::: Data provided

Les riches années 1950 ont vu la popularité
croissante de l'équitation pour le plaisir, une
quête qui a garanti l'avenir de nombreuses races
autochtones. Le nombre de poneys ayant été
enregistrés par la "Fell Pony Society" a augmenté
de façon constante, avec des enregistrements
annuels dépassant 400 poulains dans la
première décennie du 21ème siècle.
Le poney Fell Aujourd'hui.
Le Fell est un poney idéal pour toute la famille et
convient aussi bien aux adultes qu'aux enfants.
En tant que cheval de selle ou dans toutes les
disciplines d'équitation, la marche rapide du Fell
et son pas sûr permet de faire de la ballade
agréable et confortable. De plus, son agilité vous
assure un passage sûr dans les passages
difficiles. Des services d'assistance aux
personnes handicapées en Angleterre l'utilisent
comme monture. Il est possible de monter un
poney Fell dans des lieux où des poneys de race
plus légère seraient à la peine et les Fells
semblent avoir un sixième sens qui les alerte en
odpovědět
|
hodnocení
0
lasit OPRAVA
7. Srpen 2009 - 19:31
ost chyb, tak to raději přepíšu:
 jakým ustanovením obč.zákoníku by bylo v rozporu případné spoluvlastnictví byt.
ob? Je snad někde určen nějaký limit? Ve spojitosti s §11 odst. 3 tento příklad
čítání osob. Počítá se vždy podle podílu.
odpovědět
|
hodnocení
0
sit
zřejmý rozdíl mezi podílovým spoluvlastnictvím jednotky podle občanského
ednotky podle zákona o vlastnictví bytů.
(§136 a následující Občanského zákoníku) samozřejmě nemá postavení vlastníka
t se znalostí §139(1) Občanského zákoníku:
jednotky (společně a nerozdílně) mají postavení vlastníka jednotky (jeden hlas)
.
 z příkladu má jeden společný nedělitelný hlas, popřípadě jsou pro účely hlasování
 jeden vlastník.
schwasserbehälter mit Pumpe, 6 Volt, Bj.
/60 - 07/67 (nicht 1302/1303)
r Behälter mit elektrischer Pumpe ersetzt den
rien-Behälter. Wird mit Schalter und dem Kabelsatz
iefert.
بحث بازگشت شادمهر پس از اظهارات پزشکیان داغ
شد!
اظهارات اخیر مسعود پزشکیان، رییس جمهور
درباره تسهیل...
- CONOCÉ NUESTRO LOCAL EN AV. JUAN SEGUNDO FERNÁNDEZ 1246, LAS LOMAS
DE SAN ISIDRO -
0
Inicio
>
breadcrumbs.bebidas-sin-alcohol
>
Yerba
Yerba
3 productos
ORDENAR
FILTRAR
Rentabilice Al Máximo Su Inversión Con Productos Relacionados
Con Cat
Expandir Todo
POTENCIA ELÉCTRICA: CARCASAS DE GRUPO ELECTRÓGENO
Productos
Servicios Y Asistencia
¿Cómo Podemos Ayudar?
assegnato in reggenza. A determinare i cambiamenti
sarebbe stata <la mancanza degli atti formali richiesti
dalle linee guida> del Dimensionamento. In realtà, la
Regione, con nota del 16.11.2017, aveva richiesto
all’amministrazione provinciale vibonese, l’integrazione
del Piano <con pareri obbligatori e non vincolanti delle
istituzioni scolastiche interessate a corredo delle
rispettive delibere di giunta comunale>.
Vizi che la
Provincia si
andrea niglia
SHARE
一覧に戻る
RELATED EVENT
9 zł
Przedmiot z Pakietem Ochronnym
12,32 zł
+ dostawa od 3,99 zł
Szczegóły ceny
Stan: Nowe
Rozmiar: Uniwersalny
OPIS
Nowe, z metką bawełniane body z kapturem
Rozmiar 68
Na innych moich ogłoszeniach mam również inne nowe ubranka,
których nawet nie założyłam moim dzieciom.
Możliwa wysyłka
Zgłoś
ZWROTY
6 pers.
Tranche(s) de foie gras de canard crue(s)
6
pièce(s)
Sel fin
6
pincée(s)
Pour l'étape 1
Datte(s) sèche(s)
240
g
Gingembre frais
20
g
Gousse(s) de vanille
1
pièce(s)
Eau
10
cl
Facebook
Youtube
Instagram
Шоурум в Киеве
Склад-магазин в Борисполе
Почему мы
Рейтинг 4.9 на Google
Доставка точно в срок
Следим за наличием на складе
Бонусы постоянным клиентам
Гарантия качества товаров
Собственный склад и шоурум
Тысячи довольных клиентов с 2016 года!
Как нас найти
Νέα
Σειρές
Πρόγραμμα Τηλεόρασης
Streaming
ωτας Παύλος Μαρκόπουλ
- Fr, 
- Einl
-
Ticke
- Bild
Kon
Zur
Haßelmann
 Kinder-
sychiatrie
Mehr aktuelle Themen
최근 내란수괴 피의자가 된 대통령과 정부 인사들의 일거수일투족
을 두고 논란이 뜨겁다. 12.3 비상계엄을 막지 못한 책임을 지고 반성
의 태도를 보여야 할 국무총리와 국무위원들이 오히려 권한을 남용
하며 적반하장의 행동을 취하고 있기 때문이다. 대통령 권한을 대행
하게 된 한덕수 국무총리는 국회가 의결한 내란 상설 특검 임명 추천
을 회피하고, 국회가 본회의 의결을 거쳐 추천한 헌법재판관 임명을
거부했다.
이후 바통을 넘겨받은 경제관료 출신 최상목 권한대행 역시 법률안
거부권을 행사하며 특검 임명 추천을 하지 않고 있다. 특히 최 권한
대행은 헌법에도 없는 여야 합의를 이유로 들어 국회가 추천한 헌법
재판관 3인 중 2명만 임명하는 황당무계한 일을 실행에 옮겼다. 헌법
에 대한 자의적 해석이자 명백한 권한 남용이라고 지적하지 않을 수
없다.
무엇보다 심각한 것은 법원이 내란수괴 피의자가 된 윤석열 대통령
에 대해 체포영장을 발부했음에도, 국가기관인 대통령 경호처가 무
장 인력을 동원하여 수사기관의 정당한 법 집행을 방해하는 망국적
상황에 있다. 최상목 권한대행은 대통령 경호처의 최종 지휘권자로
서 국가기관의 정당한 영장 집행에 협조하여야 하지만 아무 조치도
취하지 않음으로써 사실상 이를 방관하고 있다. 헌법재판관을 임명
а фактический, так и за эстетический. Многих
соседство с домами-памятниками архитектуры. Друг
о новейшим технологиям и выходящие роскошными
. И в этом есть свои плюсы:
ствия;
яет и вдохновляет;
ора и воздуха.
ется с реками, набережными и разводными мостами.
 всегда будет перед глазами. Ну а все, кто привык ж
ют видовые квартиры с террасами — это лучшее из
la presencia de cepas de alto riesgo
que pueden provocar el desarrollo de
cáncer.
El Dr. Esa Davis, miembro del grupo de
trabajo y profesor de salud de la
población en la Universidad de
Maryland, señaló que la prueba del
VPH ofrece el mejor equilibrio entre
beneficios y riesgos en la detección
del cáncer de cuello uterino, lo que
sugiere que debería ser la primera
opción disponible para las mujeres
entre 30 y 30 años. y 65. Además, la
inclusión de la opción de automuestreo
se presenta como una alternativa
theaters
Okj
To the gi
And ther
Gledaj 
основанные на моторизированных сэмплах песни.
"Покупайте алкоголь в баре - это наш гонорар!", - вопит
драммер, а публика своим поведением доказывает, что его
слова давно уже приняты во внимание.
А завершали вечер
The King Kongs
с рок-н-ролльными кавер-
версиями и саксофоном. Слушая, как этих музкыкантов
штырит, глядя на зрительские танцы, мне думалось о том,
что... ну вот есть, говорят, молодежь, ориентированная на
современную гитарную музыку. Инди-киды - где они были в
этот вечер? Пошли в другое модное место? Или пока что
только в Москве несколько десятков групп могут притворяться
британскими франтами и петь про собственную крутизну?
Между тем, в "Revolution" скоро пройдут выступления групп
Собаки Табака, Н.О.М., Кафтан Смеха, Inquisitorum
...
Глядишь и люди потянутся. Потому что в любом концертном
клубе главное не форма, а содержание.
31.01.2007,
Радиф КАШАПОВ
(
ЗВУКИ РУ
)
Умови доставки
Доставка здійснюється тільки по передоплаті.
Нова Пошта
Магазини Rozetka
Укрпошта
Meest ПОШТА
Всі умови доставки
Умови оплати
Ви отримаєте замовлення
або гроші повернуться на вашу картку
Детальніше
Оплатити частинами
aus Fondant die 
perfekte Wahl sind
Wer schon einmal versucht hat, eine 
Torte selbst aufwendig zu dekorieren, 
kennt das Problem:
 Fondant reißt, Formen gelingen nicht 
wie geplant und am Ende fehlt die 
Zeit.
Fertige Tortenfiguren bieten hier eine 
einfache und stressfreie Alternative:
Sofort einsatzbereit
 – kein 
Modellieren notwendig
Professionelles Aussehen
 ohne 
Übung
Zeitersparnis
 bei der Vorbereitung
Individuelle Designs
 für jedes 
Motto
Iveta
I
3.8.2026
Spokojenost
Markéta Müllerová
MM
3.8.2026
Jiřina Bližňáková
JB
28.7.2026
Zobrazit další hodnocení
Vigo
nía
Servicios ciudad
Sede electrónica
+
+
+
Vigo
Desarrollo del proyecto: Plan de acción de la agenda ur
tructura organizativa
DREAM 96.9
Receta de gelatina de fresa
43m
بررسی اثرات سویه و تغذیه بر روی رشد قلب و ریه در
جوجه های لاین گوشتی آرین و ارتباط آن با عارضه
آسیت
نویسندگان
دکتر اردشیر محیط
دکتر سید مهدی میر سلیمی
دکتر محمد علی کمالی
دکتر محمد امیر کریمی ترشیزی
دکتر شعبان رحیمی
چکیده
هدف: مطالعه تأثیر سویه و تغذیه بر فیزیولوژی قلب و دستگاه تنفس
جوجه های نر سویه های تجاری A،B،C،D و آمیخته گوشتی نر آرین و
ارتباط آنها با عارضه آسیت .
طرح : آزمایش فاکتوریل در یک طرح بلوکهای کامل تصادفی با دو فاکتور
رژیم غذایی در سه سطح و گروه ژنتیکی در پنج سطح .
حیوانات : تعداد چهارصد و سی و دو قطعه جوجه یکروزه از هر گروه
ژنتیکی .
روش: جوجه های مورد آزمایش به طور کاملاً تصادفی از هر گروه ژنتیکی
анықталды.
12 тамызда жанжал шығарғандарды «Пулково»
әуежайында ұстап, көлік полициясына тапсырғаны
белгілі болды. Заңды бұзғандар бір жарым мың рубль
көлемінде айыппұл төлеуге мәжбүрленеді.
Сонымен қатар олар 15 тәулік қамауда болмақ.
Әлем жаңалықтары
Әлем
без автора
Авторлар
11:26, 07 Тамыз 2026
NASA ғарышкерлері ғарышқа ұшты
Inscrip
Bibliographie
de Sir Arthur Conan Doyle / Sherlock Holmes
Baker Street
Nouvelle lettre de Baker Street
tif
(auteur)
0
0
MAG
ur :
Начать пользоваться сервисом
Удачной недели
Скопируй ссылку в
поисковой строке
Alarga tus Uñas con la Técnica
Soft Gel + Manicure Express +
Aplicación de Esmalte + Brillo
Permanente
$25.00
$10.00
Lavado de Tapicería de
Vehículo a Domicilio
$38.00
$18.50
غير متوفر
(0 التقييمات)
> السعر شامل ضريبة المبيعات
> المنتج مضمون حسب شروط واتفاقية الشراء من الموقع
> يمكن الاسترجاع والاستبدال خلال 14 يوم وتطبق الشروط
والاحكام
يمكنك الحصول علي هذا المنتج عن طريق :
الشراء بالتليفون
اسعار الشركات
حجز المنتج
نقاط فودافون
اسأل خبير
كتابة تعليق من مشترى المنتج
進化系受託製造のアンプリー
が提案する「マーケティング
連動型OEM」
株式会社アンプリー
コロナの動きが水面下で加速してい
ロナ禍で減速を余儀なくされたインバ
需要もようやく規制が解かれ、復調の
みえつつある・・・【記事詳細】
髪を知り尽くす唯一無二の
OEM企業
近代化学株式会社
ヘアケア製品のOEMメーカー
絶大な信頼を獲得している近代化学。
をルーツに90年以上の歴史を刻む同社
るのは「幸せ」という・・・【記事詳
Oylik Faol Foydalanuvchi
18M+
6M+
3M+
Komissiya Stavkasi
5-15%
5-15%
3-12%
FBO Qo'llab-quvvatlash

::::::

**Activity**
Copy the entries word for word, starting at the very first line and going on through the line that contains "Le Fell est".

**Expected answer**
Les riches années 1950 ont vu la popularité
croissante de l'équitation pour le plaisir, une
quête qui a garanti l'avenir de nombreuses races
autochtones. Le nombre de poneys ayant été
enregistrés par la "Fell Pony Society" a augmenté
de façon constante, avec des enregistrements
annuels dépassant 400 poulains dans la
première décennie du 21ème siècle.
Le poney Fell Aujourd'hui.
Le Fell est un poney idéal pour toute la famille et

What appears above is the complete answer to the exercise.